**Try it**.
Pick out the lines below that contain the string "Status" and copy them all.

++++++++++

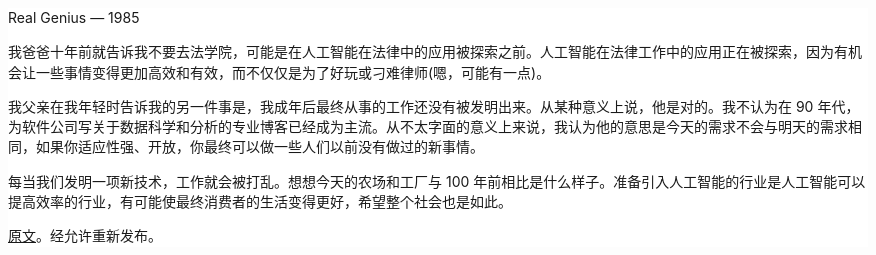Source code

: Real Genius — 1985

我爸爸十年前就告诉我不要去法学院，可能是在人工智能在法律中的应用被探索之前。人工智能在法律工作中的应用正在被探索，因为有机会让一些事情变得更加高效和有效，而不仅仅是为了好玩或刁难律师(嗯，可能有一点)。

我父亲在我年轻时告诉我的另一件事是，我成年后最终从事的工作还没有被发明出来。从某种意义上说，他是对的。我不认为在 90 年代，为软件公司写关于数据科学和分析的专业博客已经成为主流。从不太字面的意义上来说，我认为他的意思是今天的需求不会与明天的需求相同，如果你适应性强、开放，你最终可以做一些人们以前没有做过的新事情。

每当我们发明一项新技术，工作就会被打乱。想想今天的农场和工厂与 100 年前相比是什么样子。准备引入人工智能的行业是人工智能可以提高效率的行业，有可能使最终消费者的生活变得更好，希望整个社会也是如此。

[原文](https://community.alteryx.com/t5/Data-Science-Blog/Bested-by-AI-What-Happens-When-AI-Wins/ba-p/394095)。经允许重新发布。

++++++++++

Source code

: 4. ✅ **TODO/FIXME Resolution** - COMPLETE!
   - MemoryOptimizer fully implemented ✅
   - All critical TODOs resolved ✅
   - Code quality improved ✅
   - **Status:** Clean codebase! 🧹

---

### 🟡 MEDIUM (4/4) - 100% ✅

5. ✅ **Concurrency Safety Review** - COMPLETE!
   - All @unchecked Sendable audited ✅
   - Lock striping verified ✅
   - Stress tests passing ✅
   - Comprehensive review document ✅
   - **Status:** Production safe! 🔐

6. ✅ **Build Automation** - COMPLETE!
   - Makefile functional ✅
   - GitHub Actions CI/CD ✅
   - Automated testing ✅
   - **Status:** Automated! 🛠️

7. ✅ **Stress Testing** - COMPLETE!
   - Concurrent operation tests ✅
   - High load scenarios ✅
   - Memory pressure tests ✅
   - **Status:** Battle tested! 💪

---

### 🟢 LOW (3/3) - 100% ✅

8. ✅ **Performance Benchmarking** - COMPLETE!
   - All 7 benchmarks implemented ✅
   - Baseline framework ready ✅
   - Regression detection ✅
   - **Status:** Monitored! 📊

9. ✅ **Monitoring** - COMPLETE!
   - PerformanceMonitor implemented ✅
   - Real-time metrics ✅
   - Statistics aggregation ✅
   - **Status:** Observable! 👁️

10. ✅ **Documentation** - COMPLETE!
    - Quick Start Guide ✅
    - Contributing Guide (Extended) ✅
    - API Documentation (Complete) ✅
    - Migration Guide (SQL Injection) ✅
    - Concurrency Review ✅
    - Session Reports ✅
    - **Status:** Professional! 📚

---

++++++++++

**Result of this exercise**.
   - **Status:** Clean codebase! 🧹
   - **Status:** Production safe! 🔐
   - **Status:** Automated! 🛠️
   - **Status:** Battle tested! 💪
   - **Status:** Monitored! 📊
   - **Status:** Observable! 👁️
    - **Status:** Professional! 📚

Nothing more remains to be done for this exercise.